Enable Exchange Services:

The last step before testing to make sure everything is functioning normally is to reset all of the Exchange services from disabled to auto and reboot so they can start cleanly. The process to enable the services is exactly the same as disabling, the status just needs to be auto instead of disabled. Again I've listed those below for reference and scripting purposes.

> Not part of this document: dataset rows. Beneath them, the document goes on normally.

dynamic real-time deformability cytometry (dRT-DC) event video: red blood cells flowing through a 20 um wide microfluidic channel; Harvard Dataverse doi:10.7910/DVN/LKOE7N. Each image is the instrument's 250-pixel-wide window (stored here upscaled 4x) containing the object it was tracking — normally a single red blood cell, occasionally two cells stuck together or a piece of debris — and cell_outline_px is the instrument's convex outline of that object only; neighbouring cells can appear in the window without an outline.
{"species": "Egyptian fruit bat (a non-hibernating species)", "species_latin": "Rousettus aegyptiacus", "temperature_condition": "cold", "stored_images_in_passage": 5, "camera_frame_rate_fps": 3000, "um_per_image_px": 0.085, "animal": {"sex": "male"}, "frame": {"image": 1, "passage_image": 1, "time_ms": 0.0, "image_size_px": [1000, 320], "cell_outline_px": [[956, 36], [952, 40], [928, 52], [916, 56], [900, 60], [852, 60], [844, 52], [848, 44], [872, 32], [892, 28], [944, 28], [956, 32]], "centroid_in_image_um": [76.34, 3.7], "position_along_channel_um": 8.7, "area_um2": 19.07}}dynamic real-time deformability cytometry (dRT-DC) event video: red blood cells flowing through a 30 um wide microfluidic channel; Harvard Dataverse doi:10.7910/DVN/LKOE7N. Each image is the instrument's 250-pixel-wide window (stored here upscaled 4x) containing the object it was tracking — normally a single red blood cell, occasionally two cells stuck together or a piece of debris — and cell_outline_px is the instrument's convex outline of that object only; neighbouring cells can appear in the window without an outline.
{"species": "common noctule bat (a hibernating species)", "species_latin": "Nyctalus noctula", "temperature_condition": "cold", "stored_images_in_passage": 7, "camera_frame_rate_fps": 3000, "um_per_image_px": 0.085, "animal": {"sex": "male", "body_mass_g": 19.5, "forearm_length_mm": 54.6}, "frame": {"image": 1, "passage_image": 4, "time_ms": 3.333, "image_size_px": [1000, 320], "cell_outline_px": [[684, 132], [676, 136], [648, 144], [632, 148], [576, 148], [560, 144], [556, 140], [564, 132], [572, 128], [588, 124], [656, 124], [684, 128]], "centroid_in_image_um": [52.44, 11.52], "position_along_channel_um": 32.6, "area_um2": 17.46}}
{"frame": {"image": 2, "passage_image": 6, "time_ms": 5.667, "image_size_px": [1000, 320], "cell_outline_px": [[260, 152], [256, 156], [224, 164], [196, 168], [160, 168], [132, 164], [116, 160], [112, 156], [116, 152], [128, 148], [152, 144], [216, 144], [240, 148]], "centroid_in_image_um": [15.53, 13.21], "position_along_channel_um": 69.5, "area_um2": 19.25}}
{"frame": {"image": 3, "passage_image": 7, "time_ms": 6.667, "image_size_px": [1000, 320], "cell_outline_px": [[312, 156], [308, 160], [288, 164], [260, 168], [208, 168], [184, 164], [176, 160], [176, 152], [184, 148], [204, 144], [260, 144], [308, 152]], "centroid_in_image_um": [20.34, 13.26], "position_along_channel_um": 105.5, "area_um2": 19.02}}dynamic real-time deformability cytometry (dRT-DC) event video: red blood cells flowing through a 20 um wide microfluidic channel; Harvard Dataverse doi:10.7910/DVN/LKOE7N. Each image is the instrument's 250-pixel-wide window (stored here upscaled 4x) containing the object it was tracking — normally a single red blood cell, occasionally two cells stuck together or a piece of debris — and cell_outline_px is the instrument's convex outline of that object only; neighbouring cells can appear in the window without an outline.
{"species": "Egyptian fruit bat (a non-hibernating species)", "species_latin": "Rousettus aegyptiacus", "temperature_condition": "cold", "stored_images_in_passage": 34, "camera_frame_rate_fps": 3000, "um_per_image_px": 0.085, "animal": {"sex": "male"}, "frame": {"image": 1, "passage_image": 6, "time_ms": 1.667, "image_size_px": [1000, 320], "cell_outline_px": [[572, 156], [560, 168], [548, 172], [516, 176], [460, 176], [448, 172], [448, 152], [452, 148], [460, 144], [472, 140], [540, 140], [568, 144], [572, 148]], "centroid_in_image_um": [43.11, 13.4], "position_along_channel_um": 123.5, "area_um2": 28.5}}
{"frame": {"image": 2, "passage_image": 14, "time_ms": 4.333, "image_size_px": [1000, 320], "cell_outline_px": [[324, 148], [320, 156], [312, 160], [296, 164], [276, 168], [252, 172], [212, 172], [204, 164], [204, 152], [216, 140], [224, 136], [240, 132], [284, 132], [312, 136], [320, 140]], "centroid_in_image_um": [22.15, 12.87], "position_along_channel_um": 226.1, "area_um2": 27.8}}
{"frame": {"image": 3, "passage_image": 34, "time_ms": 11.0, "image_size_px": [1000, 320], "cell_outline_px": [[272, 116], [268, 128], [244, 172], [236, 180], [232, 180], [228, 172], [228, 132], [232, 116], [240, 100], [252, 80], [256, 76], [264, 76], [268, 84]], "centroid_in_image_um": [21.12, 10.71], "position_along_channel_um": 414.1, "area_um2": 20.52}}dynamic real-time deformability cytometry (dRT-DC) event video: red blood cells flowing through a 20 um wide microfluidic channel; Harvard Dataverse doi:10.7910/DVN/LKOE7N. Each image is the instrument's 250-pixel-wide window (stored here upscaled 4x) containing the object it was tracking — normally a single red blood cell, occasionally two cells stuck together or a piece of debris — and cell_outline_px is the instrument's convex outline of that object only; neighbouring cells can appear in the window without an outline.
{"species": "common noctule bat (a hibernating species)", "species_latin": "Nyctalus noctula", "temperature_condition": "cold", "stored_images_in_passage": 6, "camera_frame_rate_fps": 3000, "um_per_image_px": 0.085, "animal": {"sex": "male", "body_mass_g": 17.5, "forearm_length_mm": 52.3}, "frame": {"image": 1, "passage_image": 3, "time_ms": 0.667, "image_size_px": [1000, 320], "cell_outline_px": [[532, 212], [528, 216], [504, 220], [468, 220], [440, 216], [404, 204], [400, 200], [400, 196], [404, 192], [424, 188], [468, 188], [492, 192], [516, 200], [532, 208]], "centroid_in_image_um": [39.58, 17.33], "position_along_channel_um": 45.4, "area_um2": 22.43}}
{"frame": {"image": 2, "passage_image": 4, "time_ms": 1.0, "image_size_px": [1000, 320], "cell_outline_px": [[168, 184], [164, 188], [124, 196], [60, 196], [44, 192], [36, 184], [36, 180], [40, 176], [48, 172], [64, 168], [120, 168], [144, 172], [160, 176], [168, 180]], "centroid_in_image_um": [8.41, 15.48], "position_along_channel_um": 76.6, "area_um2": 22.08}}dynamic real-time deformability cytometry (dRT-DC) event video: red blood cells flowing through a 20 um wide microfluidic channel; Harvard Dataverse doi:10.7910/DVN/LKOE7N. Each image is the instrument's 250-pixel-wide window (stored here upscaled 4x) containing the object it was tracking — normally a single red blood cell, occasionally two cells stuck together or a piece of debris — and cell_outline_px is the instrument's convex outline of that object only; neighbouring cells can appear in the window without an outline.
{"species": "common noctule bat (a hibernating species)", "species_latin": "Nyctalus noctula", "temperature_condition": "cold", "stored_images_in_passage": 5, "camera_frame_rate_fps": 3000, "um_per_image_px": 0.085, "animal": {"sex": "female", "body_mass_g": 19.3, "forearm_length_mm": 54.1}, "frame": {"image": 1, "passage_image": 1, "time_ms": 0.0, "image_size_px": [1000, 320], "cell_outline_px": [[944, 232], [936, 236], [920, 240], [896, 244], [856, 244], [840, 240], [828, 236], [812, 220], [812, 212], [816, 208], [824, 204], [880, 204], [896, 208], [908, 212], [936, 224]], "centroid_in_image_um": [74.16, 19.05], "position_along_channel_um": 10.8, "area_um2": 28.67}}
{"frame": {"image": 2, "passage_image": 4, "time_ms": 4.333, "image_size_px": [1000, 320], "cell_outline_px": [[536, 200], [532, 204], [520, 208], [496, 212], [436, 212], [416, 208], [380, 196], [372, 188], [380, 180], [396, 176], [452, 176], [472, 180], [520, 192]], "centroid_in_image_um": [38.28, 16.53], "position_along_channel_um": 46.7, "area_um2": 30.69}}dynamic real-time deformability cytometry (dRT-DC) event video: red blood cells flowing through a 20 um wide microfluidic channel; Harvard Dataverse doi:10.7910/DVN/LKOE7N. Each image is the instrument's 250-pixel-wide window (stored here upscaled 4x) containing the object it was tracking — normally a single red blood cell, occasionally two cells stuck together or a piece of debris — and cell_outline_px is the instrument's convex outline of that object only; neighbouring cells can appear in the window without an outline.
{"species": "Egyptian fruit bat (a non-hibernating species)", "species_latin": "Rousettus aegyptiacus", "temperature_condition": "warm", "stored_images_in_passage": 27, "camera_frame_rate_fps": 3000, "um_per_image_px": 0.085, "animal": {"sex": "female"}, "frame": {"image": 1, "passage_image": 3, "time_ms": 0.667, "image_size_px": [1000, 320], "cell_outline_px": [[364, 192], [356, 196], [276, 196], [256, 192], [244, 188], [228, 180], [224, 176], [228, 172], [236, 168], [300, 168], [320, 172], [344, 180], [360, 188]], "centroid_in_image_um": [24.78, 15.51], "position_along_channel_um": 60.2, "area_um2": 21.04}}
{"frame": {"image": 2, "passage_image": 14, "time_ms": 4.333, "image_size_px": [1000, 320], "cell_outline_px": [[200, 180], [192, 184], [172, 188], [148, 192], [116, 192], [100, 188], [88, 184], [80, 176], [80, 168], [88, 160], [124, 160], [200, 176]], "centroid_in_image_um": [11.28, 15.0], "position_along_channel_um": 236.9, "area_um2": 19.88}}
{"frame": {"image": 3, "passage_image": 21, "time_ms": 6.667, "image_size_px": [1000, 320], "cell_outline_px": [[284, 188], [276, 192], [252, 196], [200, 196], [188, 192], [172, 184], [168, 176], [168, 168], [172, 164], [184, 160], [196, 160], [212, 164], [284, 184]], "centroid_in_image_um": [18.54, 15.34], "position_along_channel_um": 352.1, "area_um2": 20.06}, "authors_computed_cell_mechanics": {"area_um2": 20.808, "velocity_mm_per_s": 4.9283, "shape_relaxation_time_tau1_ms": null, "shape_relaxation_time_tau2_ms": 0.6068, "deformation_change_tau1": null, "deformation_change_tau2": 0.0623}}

  • sc config "MSExchangeADTopology" start= auto
  • sc config "ADAM_MSExchange" start= auto
  • sc config "MSExchangeAB" start= auto
  • sc config "MSExchangeAntispamUpdate" start= auto
  • sc config "MSExchangeEdgeCredential" start= auto
  • sc config "MSExchangeEdgeSync" start= auto
  • sc config "MSExchangeFDS" start= auto
  • sc config "MSExchangeFBA" start= auto
  • sc config "MSExchangeIMAP4" start= auto
  • sc config "MSExchangeIS" start= auto
  • sc config "MSExchangeMailSubmission" start= auto
  • sc config "MSExchangeMailboxAssistants" start= auto
  • sc config "MSExchangeMailboxReplication" start= auto
  • sc config "MSExchangeMonitoring" start= auto
  • sc config "MSExchangeProtectedServiceHost" start= auto
  • sc config "MSExchangeRepl" start= auto
  • sc config "MSExchangeRPC" start= auto
  • sc config "MSExchangeSearch" start= auto
  • sc config "WSBExchange" start= auto
  • sc config "MSExchangeServiceHost" start= auto
  • sc config "MSSpeechService" start= auto
  • sc config "MSExchangeSA" start= auto
  • sc config "MSExchangeThrottling" start= auto
  • sc config "MSExchangeTransport" start= auto
  • sc config "MSExchangeTransportLogSearch" start= auto
  • sc config "MSExchangeUM" start= auto
  • sc config "msftesql-Exchange" start= auto
  • sc config "w3svc" start= auto
  • sc config "iisadmin" start= auto
From here there's nothing left to do but test your newly converted Exchange server. Make sure you can both send and receive.internally and externally. A good resource for testing your e-mail setup is MX Toolbox.